Algemeen handelsblad voor Nederlandsch-Indië (Dutch: General trade newspaper for the Dutch East Indies) was a Dutch language newspaper, published from 1924 to 1942 in Semarang, Dutch East Indies.

==History==
===1924-1926: Founding under Hoogenstraaten ===
The Algemeen handelsblad was established in Semarang in 1924 as a competitor to De Locomotief, one of the most successful Dutch language newspapers in the Indies. It was printed in the presses of N.V. Drukkerij Benjamins and already promised to offer full wire service—the mark of a well-funded newspaper.

The first editor of the paper was L.M.C. Hoogenstraaten. In preparing to launch the paper he announced that it would not have any particular political position but that it would be supportive of development of the "land and people".
In June 1926 the paper announced on its front page that Hoogenstraaten was no longer associated with them. According to a wire sent out by ANETA, he had been fired due to a difference of opinion with the management.

===1926-1929: Challenging authority under Jansen ===
In June 1926, the paper announced that Evert Jansen, who signed his name E. Jansen, would take over editorial duties. He had until recently been a correspondent working for the Soerabaijasch Handelsblad in Yogyakarta. But he had worked in various newspapers in the Indies since 1915, including major papers like De Locomotief and Bataviaasch Nieuwsblad. This appointment was made more permanent and full-time in January of the following year.

Jansen must have been a member of the mixed-race Indo community because he became involved in the Indo Europeesch Verbond organization and was appointed to their board. In early 1929, when the previous representative died, he stepped forward as the organization's new representative on the Semarang city council. However, since he left Semarang before the end of the year, he himself would be replaced in that position before long.

In July 1929, he was charged with a Persdelict (press offense)--he was held responsible, as editor, for printing an article that insulted the good name of Mr. Minderman, the fired head of a local school, who was accused of forgery and misappropriation of school funds. He was found guilty and given a punishment of 150 guilders or 14 days imprisonment.

In late 1929 Jansen stepped down as editor of the Handelsblad and left Semarang to become editor of at least two Dutch-language newspapers in East Java, De Malanger in Malang and De Indische Courant in Surabaya.

===1930-1937: Financial problems under Leertouwer ===

W. Leertouwer, who had until recently been editor of the magazine Sumatra in Medan and De Malanger in Malang, took over Jansen's duties in the summer of 1930. It was a difficult time to work at the newspaper, as it was hit very hard by the start of the Great Depression, which caused deep financial problems for the company that owned the paper, N.V. Benjamins.

During the 1930s the paper's license to publish was temporarily suspended, along with a number of other Dutch-language papers, over coverage of the Zeven Provienciën uprising, a mutiny on a Dutch warship. The colonial government was worried about the widespread labour unrest that might be incited by continuing coverage of the event.

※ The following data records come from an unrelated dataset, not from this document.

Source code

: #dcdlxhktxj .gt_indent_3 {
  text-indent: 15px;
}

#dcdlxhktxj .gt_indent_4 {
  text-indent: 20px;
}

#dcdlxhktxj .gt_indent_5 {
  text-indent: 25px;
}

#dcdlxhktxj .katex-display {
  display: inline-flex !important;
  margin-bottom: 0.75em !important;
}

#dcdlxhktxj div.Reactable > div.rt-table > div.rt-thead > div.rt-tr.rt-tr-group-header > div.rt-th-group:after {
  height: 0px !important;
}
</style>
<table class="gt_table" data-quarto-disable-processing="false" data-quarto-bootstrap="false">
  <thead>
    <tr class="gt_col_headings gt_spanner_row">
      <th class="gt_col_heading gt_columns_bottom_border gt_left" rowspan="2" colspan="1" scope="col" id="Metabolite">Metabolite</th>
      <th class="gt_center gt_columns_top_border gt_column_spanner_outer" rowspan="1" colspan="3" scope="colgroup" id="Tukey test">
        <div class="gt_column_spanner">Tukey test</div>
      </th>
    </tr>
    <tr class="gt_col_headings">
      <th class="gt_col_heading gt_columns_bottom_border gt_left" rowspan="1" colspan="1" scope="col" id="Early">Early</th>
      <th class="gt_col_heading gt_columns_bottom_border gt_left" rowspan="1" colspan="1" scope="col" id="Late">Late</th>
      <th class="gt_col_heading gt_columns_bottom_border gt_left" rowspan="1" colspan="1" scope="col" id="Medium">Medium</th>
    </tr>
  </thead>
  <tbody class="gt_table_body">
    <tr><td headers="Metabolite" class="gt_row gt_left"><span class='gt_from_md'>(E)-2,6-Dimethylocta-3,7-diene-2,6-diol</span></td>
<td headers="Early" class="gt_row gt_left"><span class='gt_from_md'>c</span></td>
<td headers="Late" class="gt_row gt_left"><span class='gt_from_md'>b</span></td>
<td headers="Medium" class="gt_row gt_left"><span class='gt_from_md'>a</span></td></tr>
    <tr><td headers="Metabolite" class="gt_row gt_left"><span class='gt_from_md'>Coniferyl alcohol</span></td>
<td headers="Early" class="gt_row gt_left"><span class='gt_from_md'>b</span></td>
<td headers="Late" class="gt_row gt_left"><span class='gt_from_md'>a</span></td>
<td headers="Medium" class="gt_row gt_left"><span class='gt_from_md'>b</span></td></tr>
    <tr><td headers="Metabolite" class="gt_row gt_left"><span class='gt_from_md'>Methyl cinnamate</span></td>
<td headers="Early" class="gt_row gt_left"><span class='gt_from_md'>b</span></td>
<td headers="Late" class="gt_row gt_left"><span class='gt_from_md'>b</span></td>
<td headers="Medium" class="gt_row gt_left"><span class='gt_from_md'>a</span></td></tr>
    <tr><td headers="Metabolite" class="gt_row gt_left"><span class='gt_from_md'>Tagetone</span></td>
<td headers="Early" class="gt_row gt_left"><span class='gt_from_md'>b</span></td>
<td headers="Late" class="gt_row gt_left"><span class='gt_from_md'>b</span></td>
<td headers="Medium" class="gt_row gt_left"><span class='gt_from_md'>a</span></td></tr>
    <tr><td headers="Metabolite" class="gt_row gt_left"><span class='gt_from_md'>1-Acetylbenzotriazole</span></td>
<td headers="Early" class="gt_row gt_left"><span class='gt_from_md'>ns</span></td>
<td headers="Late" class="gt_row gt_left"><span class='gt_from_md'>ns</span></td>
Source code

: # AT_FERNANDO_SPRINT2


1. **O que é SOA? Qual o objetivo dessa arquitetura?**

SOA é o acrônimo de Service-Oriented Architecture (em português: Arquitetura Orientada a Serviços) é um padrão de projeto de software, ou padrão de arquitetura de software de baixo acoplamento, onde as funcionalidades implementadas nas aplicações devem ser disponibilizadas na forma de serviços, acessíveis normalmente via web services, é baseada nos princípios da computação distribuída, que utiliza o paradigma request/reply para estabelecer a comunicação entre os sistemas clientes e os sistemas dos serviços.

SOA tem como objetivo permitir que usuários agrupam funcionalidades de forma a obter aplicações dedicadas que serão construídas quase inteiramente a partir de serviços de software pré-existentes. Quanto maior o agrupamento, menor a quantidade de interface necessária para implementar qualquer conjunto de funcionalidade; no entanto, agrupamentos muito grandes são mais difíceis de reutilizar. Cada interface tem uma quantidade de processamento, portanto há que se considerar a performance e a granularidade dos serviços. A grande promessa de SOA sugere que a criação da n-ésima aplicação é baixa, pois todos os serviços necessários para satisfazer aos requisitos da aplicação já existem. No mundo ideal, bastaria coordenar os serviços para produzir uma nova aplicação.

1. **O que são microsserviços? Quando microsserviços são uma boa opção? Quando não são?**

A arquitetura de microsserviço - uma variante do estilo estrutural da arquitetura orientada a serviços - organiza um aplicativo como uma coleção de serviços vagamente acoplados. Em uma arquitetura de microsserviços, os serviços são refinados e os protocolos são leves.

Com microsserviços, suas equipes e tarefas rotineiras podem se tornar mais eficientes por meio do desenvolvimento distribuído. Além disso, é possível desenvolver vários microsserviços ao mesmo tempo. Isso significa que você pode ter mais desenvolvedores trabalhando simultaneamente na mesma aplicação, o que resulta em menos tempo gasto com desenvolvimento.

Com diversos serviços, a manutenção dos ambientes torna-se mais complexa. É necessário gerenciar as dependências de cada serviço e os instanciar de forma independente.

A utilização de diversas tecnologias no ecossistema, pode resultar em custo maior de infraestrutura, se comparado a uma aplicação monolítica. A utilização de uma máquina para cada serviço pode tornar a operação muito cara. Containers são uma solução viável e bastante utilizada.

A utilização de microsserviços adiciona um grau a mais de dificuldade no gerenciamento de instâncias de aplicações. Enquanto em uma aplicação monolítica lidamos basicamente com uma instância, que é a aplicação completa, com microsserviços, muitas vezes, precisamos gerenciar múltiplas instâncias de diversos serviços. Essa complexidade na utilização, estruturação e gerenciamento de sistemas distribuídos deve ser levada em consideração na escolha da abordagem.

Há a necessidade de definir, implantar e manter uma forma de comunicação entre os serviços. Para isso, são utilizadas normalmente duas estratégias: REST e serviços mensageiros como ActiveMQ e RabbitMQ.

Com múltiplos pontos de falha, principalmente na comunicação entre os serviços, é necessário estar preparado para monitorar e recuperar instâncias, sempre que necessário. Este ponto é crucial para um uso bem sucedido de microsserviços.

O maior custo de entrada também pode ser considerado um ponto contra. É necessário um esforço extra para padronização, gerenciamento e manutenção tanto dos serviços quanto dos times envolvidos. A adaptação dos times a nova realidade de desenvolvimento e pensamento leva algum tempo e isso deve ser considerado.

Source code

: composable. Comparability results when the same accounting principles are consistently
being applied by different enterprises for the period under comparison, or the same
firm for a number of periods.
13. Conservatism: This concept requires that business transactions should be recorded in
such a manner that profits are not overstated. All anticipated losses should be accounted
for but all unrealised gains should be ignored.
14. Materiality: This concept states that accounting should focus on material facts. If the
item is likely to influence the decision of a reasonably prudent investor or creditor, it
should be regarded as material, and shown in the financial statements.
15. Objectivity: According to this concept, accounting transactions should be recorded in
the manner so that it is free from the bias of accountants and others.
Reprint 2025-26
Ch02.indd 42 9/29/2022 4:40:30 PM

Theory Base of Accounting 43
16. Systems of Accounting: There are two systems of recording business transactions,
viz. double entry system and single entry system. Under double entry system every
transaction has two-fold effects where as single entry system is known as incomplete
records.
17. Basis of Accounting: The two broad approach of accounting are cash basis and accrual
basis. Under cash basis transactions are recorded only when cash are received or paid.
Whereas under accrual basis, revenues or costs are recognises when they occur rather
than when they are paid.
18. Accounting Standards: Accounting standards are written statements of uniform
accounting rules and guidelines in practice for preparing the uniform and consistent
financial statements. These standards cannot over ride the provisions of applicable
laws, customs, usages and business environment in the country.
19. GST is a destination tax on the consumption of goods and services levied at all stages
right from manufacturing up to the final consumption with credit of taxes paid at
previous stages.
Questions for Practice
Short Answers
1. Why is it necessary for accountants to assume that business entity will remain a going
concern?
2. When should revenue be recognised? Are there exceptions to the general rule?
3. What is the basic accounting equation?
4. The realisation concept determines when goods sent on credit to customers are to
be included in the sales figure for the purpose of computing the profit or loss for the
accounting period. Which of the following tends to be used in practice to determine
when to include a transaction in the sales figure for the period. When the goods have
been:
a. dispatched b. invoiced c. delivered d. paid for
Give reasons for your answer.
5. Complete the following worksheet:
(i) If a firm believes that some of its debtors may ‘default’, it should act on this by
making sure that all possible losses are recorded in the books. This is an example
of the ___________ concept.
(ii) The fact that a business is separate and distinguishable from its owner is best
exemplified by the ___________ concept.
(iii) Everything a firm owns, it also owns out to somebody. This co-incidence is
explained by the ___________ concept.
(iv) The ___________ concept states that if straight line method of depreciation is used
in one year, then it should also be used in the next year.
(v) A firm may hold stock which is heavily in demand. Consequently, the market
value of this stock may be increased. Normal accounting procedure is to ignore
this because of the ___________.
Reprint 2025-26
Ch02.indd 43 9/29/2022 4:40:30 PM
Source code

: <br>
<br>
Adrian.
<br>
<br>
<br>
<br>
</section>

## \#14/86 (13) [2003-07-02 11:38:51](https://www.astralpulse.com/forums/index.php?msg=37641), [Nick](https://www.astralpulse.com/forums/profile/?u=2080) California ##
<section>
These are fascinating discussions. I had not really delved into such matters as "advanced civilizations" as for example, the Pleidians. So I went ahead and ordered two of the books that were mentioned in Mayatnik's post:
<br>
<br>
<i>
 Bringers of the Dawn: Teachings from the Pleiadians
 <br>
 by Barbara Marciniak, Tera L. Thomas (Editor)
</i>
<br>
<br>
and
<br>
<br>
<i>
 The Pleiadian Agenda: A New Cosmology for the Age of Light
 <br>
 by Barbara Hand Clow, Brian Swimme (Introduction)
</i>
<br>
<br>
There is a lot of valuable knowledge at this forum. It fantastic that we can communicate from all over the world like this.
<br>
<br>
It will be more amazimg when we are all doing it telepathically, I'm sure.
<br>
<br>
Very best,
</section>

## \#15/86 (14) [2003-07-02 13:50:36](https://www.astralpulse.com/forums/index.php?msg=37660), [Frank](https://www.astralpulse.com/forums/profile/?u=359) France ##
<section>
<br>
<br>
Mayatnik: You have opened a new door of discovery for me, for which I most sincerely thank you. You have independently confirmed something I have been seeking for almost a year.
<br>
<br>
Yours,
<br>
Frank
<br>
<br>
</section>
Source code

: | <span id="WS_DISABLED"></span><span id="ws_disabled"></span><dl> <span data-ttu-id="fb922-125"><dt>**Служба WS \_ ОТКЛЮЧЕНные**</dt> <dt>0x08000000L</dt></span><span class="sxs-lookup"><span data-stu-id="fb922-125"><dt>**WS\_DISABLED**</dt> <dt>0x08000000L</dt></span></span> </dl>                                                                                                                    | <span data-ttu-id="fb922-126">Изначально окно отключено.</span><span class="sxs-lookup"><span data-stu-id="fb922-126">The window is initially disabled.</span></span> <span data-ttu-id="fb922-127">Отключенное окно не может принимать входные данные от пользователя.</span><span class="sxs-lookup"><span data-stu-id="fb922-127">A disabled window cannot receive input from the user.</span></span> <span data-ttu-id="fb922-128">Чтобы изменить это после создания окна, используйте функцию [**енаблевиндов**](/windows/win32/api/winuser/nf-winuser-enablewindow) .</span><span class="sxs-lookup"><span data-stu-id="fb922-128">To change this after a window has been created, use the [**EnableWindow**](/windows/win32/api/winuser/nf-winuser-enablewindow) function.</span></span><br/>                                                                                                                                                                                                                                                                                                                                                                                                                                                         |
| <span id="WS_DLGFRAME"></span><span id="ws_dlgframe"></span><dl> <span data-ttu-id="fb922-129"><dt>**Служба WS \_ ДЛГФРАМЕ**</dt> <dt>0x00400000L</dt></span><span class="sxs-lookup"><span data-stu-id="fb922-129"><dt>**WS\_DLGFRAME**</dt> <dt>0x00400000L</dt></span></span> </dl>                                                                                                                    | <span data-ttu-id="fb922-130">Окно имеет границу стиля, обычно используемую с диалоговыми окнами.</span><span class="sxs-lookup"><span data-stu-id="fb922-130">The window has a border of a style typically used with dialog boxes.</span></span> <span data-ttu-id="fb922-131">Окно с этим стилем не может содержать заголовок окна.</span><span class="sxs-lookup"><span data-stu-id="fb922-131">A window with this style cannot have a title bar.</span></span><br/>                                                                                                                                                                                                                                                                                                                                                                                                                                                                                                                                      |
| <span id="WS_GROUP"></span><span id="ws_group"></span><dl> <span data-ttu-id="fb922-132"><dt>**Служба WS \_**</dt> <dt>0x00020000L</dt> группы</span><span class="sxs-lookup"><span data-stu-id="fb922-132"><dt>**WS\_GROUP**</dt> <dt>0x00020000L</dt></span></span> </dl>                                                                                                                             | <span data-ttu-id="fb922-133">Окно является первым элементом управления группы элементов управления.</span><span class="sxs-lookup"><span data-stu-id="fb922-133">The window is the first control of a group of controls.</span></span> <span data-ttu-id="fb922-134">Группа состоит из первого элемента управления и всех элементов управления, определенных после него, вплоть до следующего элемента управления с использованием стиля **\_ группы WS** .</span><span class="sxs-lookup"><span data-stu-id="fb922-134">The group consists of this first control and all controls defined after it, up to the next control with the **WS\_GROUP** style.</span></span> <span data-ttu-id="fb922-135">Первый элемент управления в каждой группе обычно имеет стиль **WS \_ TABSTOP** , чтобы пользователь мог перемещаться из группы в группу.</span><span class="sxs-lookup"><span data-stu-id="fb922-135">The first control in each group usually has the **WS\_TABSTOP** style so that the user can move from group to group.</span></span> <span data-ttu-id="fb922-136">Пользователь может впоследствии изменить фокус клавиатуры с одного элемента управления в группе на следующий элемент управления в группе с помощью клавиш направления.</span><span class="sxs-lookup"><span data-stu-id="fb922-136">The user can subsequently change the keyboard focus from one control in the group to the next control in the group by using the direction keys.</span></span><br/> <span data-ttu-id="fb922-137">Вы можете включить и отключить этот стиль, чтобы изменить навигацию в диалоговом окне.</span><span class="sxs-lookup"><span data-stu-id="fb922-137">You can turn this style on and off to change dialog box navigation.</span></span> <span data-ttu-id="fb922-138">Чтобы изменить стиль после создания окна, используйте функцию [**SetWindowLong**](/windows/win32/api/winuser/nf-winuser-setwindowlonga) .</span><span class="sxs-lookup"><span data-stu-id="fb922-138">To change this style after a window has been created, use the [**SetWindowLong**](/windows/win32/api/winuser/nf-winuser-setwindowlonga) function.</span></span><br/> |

In 1936, the paper was taken over by its more popular competitor, De Locomotief. Leertouwer and P. Scheepers were kept on as editors and it continued to be run as a separate newspaper.

===1939-1942: WWII brings an end under Scheepers ===

The editor of the paper in its final years was P. Scheepers, who, like his predecessor Jansen, was active in the Indo Europeesch Verbond, as well as local sports organizations in Semarang, including football and cycling. He was editor of De Stadion-Revue, a football magazine. He had also worked as an editor at the Handelsblad during Leertouwer's tenure, although the exact year he began is not clear.

The Algemeen Handelsblad ceased publication at some point in early 1942 during the Japanese occupation of the Dutch East Indies, and never resumed after the war.